At a recent gathering of property developers, I was stunned at the changed standards of what is required for a comfortable home in India. Apparently, those days in the mid-seventies and the eighties, when all we looked for was solid construction without costly frills and a nice, central location preferably close to the homes we grew up in during our childhood and youth are old-fashioned standards.
These days, to make the cut, a home must be set in a ‘gated community’, have security and a clubhouse, swimming pool (never mind that there has to be a desalination pump to get over chronic water shortage) a walking track even if your home is next to the beach and a guest house in the grounds to accommodate visiting family because apparently people opt for smaller living spaces and simply put up visitors in hotels and in the aforementioned guest houses.
It is a major cultural shift in a country where it was earlier considered an insult to not turn your life topsy turvy even for a friend’s relatives who happen to be visiting your ‘hood and would doss down with you for a fortnight without much discomfort to themselves.
Unfortunately, the upscaling of property features back home also comes at the wrong end of the cultural and sociological zone for many of us. In Bahrain, many NRIs in my generation are seriously wondering which place to call home after retiring because clearly, their children have settled far from home or in different countries and have very different ideas about how to live their lives and where to settle.

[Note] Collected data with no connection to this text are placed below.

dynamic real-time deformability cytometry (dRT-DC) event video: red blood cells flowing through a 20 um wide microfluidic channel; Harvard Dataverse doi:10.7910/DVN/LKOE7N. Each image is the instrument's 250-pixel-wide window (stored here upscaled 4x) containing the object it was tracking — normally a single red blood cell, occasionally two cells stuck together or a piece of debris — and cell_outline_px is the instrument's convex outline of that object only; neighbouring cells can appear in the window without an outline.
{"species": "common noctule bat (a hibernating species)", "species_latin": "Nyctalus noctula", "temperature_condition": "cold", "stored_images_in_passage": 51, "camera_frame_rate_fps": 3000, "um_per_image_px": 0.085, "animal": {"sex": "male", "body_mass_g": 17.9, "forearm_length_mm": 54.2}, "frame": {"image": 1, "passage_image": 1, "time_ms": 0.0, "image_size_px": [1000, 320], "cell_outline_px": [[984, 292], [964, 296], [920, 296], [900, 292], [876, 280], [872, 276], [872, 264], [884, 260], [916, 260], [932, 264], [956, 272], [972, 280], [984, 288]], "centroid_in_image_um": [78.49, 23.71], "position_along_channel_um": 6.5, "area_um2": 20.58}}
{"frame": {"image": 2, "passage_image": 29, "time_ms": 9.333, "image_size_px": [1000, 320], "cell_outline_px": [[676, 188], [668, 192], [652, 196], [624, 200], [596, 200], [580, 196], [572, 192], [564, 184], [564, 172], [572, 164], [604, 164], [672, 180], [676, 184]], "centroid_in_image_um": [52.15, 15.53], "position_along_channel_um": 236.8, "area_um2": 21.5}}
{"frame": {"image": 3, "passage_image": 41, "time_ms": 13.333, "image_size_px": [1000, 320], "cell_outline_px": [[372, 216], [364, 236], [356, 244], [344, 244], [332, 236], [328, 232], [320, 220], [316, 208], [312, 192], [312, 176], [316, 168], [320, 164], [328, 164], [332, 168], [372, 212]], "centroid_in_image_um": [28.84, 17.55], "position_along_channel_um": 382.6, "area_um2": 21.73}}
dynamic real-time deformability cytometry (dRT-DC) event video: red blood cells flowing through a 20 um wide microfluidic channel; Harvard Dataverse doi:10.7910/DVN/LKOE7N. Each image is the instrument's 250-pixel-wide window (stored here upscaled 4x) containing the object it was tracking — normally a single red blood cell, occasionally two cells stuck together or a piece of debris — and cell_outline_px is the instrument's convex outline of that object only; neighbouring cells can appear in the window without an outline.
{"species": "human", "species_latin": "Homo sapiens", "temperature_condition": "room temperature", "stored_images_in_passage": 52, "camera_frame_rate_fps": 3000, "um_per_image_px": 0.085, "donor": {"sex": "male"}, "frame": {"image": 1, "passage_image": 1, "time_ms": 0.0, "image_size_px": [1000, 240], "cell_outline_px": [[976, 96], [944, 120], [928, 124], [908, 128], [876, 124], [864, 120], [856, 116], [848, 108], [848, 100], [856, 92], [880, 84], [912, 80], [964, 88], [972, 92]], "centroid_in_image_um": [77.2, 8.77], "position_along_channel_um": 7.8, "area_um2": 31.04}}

So is it really worth it to lock a considerable part of your savings into a property investment that you probably cannot touch for 15 years?

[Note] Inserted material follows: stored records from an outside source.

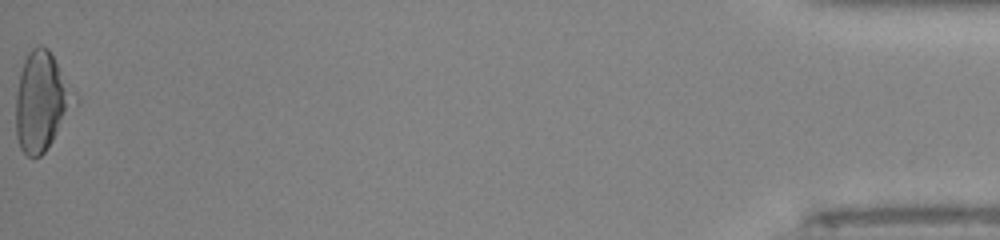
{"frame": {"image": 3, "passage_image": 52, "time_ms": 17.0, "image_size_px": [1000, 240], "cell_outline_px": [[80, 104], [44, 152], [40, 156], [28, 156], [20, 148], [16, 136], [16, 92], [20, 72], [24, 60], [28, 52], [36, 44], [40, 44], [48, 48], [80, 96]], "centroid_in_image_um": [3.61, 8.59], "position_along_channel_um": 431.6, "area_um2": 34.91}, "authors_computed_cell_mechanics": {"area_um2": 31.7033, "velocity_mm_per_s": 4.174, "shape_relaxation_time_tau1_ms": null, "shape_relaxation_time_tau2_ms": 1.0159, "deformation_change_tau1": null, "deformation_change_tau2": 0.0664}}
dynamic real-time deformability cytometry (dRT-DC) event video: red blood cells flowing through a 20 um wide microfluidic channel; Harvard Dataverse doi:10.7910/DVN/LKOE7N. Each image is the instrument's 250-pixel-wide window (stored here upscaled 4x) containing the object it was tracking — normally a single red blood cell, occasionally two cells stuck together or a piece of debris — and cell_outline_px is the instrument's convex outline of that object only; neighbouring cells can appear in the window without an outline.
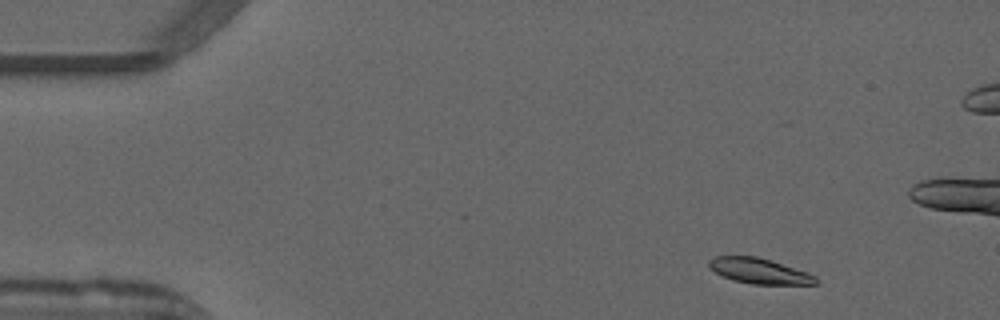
{"species": "common noctule bat (a hibernating species)", "species_latin": "Nyctalus noctula", "temperature_condition": "warm", "stored_images_in_passage": 49, "camera_frame_rate_fps": 3000, "um_per_image_px": 0.085, "animal": {"sex": "male", "forearm_length_mm": 52.5}, "frame": {"image": 1, "passage_image": 1, "time_ms": 0.0, "image_size_px": [1000, 320], "cell_outline_px": [[816, 284], [752, 284], [732, 280], [708, 268], [708, 260], [716, 256], [756, 256], [772, 260], [808, 272], [816, 276]], "centroid_in_image_um": [64.52, 23.02], "position_along_channel_um": 20.5, "area_um2": 15.84}}
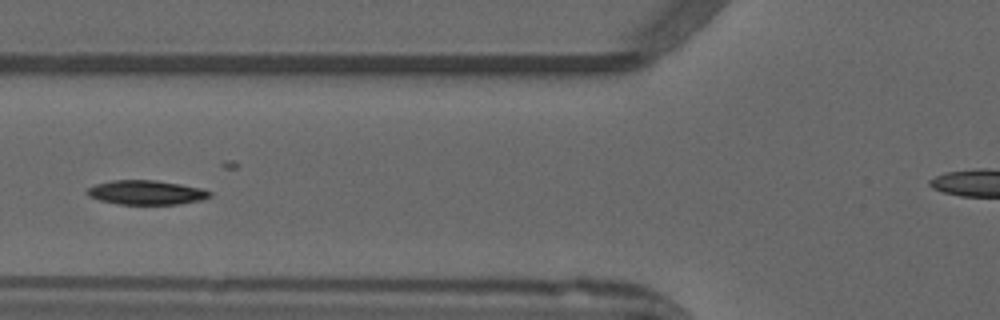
{"frame": {"image": 2, "passage_image": 15, "time_ms": 4.667, "image_size_px": [1000, 320], "cell_outline_px": [[212, 196], [204, 200], [180, 204], [120, 204], [100, 200], [88, 196], [84, 192], [88, 188], [96, 184], [112, 180], [156, 180], [180, 184], [200, 188], [212, 192]], "centroid_in_image_um": [12.45, 16.36], "position_along_channel_um": 113.4, "area_um2": 17.46}}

Look around your friends’ circle. How many of your friends move on to live in their former childhood home? You and I just want more mod-cons that we grew up with. My question is: If your children, like you, don’t want to inherit your property or are settled away from home (even in another state or district in your home country), what happens after your time? Will they really have the patience to dismantle your real estate bequest and get best value for it?
Why own when you can rent? That is the question. Renting often carries a lower monthly cost than owning a home. When you add up your mortgage, property taxes and insurance. One of the major benefits of renting versus owning is that renters don’t have to pay property taxes. With newly built homes getting larger and larger, property taxes can be a significant financial burden.

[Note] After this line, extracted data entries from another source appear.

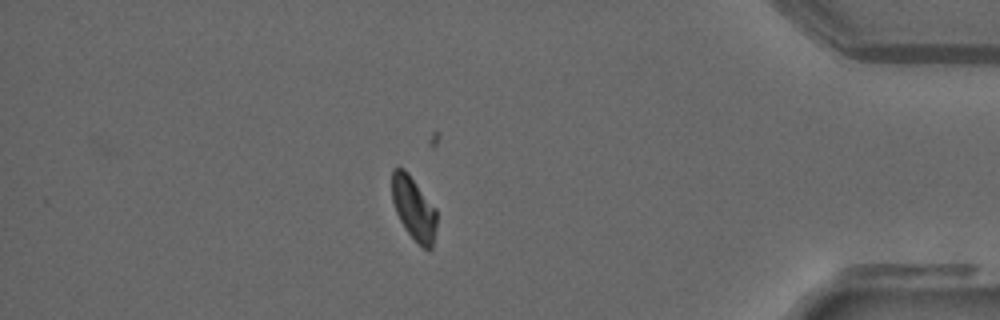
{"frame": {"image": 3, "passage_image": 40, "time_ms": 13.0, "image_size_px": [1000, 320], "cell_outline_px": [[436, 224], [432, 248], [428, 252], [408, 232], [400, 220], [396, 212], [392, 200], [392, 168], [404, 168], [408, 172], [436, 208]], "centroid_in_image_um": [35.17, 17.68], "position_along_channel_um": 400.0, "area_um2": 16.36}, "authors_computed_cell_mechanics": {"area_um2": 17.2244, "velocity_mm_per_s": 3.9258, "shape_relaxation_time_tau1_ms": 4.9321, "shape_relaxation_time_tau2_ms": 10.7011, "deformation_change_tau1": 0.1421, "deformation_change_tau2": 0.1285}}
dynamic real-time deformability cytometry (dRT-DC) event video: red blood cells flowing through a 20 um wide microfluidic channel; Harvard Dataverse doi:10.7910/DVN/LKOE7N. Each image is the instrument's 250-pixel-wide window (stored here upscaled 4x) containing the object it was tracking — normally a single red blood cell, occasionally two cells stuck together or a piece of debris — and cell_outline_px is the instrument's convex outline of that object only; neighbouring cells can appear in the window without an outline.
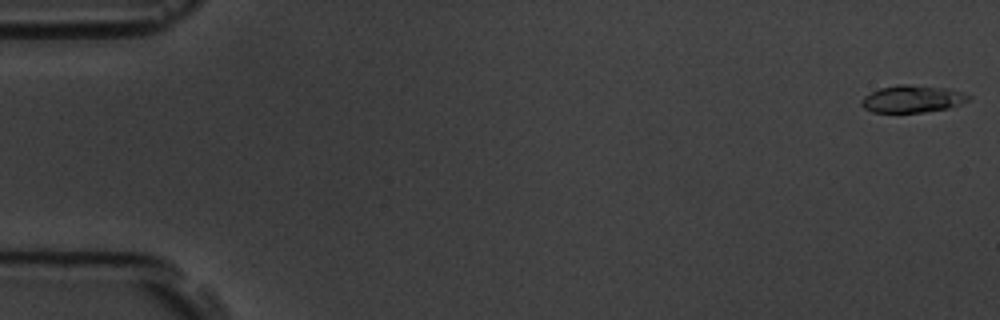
{"species": "common noctule bat (a hibernating species)", "species_latin": "Nyctalus noctula", "temperature_condition": "room temperature", "stored_images_in_passage": 7, "camera_frame_rate_fps": 3000, "um_per_image_px": 0.085, "animal": {"sex": "male", "body_mass_g": 19.5, "forearm_length_mm": 54.6}, "frame": {"image": 1, "passage_image": 1, "time_ms": 0.0, "image_size_px": [1000, 320], "cell_outline_px": [[972, 96], [968, 100], [960, 104], [948, 108], [920, 112], [872, 112], [864, 108], [860, 104], [860, 100], [864, 96], [880, 88], [896, 84], [908, 84], [948, 88]], "centroid_in_image_um": [77.52, 8.4], "position_along_channel_um": 7.5, "area_um2": 16.94}}
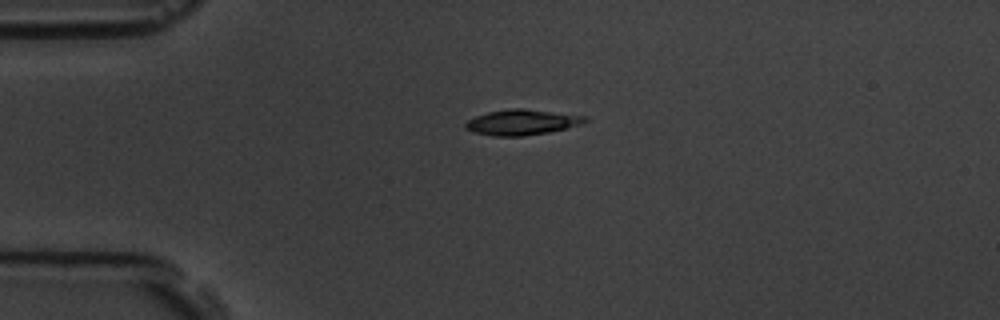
{"frame": {"image": 2, "passage_image": 5, "time_ms": 4.333, "image_size_px": [1000, 320], "cell_outline_px": [[588, 120], [584, 124], [548, 132], [524, 136], [492, 136], [472, 132], [464, 128], [464, 124], [468, 120], [476, 116], [488, 112], [512, 108], [524, 108], [584, 116]], "centroid_in_image_um": [44.33, 10.4], "position_along_channel_um": 40.7, "area_um2": 17.74}}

A Velumani, the millionaire owner of Thyrocare, the world’s largest diagnostic centre and pathology lab in India, talks often of his “Aha!” moment when he was negotiating a property purchase. He says he realised he would be just as comfortable in a rented home and have more money to invest in his fledgling business “because investing in a home would mean I would be working to pay my EMI and not to expand my business.”
In cases where expats are considering a home purchase, they are now looking seriously at buying a home in Bahrain to retire in. The government’s recent announcement that the investment limit for a permanent residency in Bahrain has been brought down to BD50,000 from BD100,000 is welcome news and the kingdom, with its cosmopolitan harmony and geographic centred-ness has the potential to become a retirement haven.